Dass das Angebot in ländlichen Regionen deutlich schlechter angenommen werde, als in den großen Städten, lasse sich aber aus diesen Zahlen nicht ablesen, bestreitet VBB-Sprecherin Krokowski. Der Verkaufsort sage nichts über den Wohnort des Karteninhabers aus. So könnte eine in Cottbus gekaufte Karte durchaus einer Person aus dem Kreis Spree-Neiße gehören. Allerdings seien auch bei anderen, regulären Tickets die Verkaufszahlen in den kreisfreien Städten größer. „Ein Grund könnte das vergleichsweise umfangreichere Angebot an Öffentlichem Nahverkehr in den Städten sein.“ Im Infrastrukturministerium lautet die Devise derweil abwarten. „Wir haben bereits bei der Einführung des Mobilitätstickets angekündigt, das Angebot im Frühjahr 2010 zu überprüfen“, sagt Wiegand. Dabei würden auch die regionalen Unterschiede analysiert.

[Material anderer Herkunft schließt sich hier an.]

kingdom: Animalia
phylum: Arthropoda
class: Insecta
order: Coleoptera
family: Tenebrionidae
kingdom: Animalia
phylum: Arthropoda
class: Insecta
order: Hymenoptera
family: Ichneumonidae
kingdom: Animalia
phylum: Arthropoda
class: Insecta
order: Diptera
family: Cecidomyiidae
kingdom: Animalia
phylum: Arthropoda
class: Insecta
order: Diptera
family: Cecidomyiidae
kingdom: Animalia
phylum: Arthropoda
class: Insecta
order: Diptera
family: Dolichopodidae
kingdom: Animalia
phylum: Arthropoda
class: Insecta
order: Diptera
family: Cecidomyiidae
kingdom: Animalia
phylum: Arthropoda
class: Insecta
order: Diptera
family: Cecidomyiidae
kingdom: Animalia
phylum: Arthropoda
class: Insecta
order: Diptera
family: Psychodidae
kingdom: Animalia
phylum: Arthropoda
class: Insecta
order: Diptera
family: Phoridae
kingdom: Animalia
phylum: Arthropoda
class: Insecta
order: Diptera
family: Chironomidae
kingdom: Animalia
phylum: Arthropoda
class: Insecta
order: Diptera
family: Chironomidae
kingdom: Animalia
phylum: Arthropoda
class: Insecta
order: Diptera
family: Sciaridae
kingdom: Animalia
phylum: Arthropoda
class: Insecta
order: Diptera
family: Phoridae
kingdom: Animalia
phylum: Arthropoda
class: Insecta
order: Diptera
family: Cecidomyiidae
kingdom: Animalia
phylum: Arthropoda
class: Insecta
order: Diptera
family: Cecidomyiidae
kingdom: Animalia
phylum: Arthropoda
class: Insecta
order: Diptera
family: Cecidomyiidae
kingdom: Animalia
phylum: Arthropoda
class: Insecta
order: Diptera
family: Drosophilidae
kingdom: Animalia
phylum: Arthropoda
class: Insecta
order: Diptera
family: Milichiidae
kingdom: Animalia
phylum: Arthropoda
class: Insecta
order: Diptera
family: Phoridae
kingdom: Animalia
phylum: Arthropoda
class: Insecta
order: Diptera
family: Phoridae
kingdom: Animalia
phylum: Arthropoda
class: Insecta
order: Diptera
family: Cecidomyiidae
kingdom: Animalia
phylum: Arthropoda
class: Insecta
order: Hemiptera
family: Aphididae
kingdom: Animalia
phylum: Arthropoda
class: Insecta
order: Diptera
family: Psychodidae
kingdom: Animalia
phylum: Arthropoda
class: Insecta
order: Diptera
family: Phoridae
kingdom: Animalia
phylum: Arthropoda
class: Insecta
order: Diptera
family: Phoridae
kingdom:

Einen weiteren Grund für die Kaufzurückhaltung in den Kreisen sieht Christfried Tschepe im Preis der Monatskarte. Für ein „oft dünnes Angebot“ in ländlichen Gegenden sei das Ticket zu teuer. Um vergünstigt in einem ganzen Landkreis Bus und Bahn nutzen zu können, müssten 38,70 Euro bezahlt werden, in Berlin koste das vergleichbare Ticket für das gesamte Stadtgebiet dagegen nur 33,50 Euro. „Das Preisleistungsverhältnis muss verbessert werden, insbesondere in den Kreisen“, fordert Tschepe deshalb.

Dem schließt sich auch Carsten Zinn, Vertreter der Gewerkschaft Verdi in der Volksinitiative „Für ein Sozialticket in Brandenburg“ an. Zudem werde das von Land und VBB ausgegebene Motto des Tickets „Volle Leistung zum halben Preis“ bisher nur in den kreisfreien Städten umgesetzt. Vor diesem Hintergrund überrasche ihn die vergleichsweise geringe Nachfrage nach dem Mobilitätsticket nicht, sagt Zinn. Das Tarifsystem sei außerdem nicht flexibel genug. Auch vergünstigte Einzel-, Tages- und Wochenfahrscheine müssten eingeführt werden. Es sei auch nicht nachzuvollziehen, dass Berlin und Brandenburg zwar einem Verkehrsverbund angehören, Berlin aber nicht im Mobilitätsticket inbegriffen sei, moniert der Gewerkschafter.